Updated on March 24, 2016
Sherry Thornburg profile image

Writer, photographer and birding enthusiast, Sherry Thornburg writes about birding and birding related topics.

Ruby-throat Hummingbird

Yellow Bell is a favorite for hummingbirds. Picture captured during the Rockport Hummingbird Festival.
Yellow Bell is a favorite for hummingbirds. Picture captured during the Rockport Hummingbird Festival. | Source

Along with all the other migrants, the hummingbirds are coming back. The first sign of migration for me comes well before any hummers made it to my yard. Lanny Chambers, a dedicated birdwatcher, builds a mapping of Ruby-throated hummingbird first sightings.

The map is updated through spring to show the hummingbirds as they move farther north across the U.S. and into Canada. She has been building these hand created art charts since 1996 with a network of birders across the country who send her their sighting information. In 2015 she had a record number of spotters totaling 7,891 bird reports. According to this year’s map, some birds arrived in at High Island, Texas area on March 11th.

A help such as the Chambers map or the average arrival date map below are advantages for hummer lovers. However, If you wait for the first appearance of a hummer in your yard, you may be missing out. Hungry birds moving through an area on their way north don’t knock on the door asking for nectar. If they don’t find it right away, they will go elsewhere. If you want to see hummingbirds and make a welcome seasonal home for them, planning is key.

§ Your tasks
**A)** Retype the hummingbird migration text from "The map is updated" up to and including "planning is key.", keeping every character as it appears.
**B)** List every date and year that appears in the hummingbird migration text.

Source texts of formatted documents:
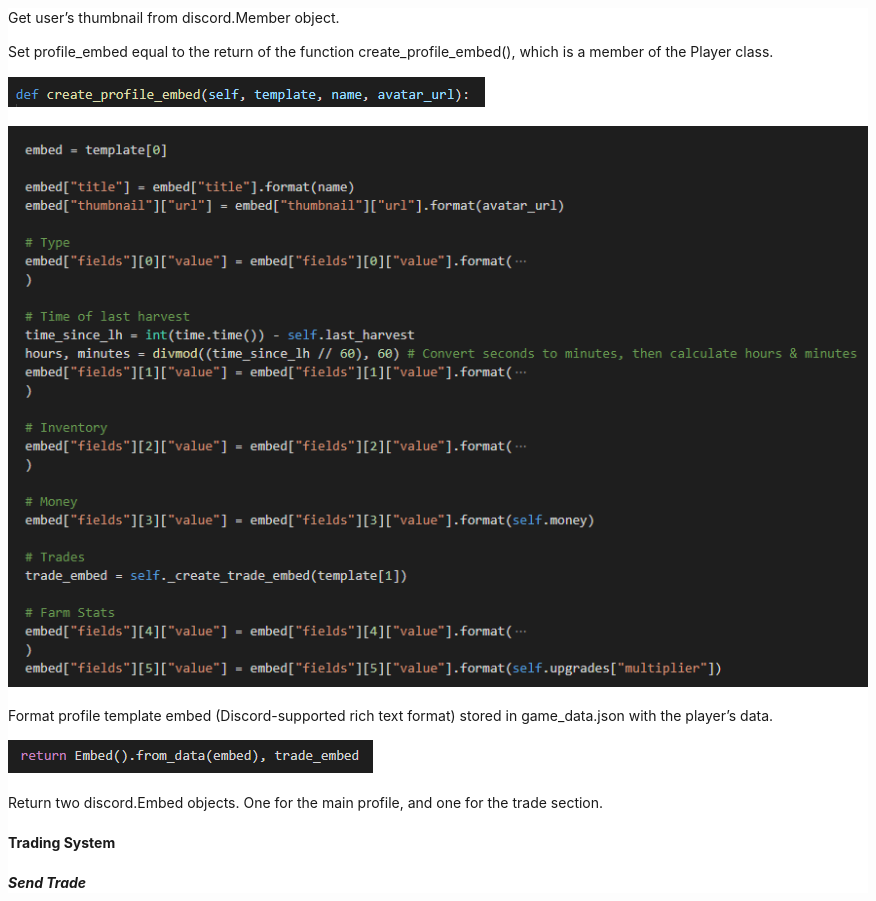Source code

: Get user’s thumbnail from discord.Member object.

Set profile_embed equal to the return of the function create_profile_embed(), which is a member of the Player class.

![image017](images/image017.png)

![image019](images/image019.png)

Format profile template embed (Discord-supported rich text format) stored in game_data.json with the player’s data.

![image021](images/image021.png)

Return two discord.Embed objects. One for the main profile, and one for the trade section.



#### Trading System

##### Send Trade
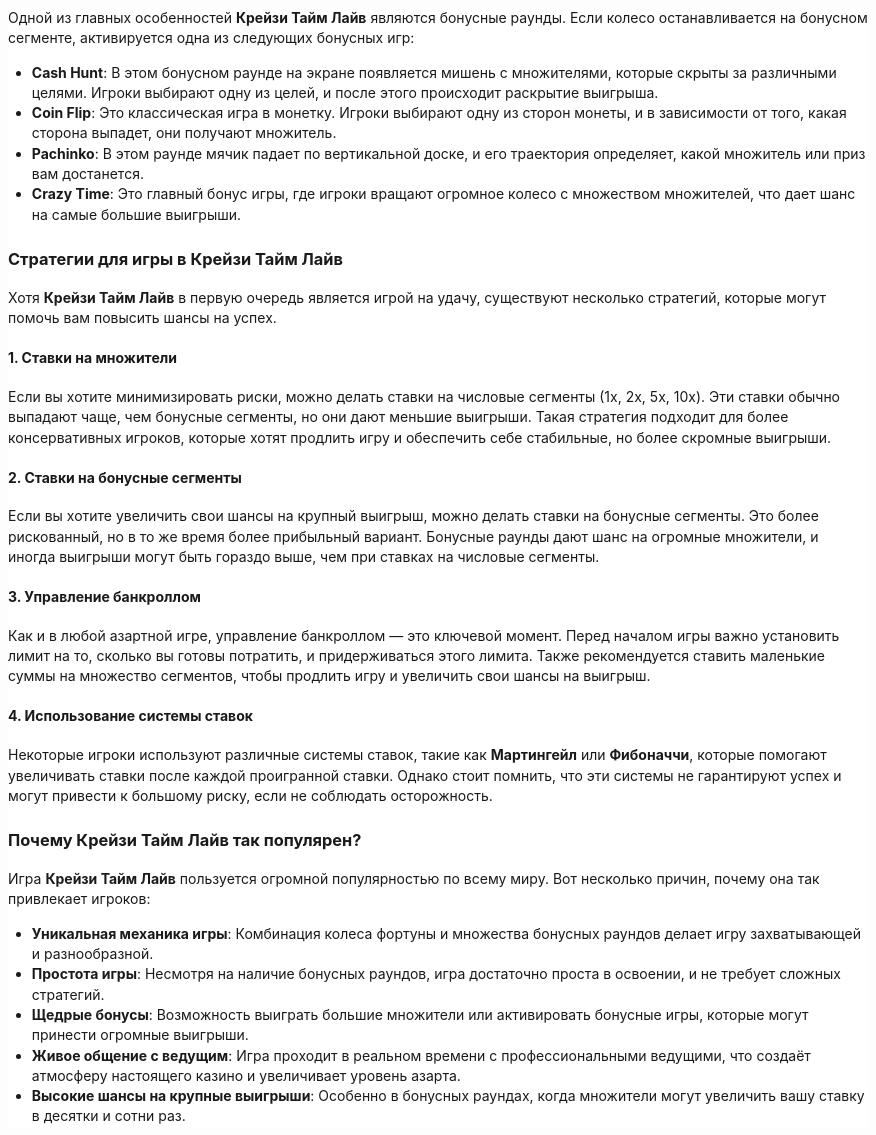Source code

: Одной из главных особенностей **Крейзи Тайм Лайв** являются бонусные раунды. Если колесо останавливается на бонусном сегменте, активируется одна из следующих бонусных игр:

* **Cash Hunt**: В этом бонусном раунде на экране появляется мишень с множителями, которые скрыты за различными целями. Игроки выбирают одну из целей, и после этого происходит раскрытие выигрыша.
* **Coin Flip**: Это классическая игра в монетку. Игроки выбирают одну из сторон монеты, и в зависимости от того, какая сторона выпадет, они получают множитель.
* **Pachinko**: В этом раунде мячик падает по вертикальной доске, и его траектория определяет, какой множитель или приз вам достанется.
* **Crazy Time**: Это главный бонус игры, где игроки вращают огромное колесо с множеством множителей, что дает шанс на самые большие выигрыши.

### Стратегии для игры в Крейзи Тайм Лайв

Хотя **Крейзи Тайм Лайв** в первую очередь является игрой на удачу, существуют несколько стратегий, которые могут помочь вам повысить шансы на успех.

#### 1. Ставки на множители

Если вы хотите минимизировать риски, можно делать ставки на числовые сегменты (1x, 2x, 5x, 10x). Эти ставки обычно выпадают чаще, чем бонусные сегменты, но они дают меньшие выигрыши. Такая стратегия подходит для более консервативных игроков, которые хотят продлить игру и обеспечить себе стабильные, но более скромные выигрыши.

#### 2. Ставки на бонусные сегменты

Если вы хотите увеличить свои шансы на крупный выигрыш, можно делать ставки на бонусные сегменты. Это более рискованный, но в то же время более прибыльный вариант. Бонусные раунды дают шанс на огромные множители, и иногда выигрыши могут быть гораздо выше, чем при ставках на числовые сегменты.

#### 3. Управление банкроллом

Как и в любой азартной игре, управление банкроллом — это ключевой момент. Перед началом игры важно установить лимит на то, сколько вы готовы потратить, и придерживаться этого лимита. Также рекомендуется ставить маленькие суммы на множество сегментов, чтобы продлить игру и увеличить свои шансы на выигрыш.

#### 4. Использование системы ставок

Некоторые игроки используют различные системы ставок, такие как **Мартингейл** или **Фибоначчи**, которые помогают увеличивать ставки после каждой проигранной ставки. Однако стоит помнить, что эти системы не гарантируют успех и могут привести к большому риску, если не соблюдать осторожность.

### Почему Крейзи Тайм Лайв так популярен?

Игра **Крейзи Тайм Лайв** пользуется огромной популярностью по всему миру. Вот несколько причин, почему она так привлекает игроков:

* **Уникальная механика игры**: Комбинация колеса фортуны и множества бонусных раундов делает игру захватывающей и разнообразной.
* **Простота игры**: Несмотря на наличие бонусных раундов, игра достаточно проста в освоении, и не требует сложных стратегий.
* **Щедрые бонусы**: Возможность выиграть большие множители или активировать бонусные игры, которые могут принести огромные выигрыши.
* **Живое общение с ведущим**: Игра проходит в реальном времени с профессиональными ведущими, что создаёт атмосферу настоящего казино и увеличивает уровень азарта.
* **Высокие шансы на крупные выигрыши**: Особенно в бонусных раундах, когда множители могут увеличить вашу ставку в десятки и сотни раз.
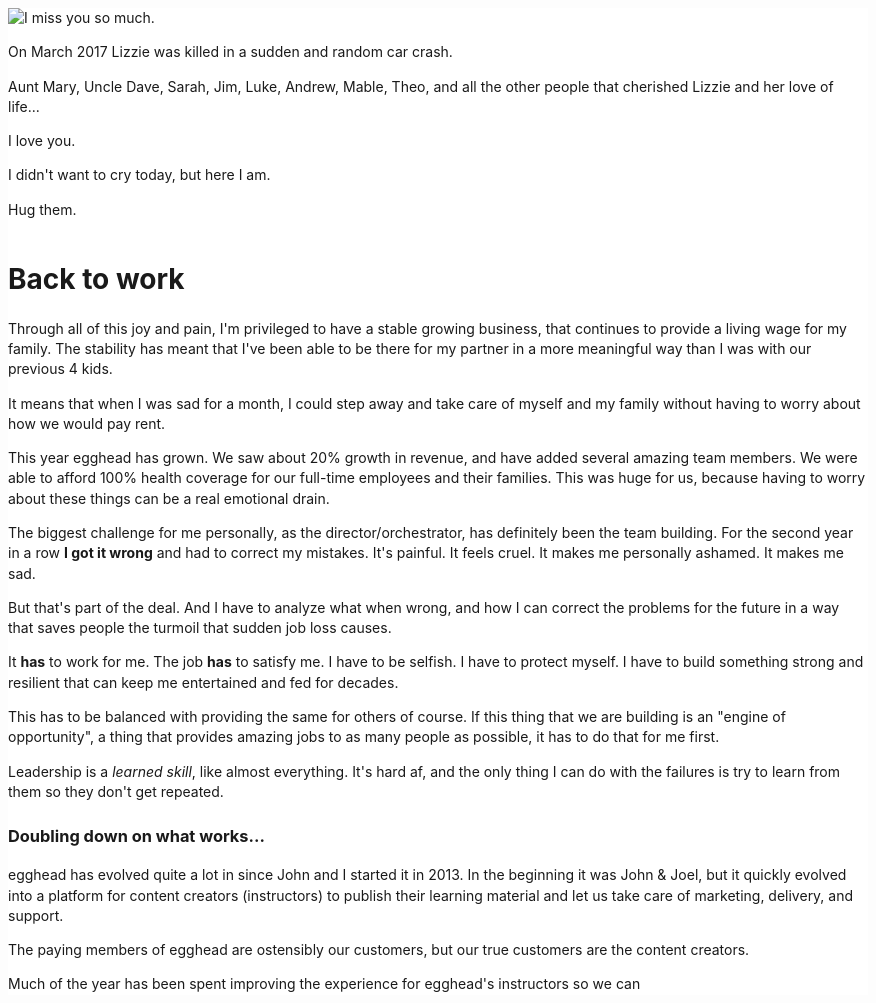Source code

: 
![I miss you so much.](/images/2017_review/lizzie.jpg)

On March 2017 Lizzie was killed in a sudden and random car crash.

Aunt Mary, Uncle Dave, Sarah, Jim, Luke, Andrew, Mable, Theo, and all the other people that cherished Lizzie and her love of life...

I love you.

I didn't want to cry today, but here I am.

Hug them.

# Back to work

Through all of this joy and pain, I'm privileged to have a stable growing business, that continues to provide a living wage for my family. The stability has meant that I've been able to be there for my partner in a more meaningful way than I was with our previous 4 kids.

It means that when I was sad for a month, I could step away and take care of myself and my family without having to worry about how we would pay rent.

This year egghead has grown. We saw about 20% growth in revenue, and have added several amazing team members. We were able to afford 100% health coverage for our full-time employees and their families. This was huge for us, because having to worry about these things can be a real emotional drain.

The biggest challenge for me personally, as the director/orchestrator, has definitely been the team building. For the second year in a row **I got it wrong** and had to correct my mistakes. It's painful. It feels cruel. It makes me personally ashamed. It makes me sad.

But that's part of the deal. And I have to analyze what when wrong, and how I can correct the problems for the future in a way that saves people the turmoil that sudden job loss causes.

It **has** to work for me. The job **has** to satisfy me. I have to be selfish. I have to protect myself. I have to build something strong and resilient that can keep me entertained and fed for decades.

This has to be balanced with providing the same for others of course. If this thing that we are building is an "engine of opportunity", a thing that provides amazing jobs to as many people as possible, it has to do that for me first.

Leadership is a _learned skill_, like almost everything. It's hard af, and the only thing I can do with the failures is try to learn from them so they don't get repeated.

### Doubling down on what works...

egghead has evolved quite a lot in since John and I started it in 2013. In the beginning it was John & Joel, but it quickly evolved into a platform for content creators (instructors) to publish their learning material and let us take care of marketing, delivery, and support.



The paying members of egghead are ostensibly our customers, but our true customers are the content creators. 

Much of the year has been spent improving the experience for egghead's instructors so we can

§ Numbered answers
**A)**
The map is updated through spring to show the hummingbirds as they move farther north across the U.S. and into Canada. She has been building these hand created art charts since 1996 with a network of birders across the country who send her their sighting information. In 2015 she had a record number of spotters totaling 7,891 bird reports. According to this year’s map, some birds arrived in at High Island, Texas area on March 11th.

A help such as the Chambers map or the average arrival date map below are advantages for hummer lovers. However, If you wait for the first appearance of a hummer in your yard, you may be missing out. Hungry birds moving through an area on their way north don’t knock on the door asking for nectar. If they don’t find it right away, they will go elsewhere. If you want to see hummingbirds and make a welcome seasonal home for them, planning is key.

**B)**
- March 24, 2016
- 1996
- 2015
- March 11th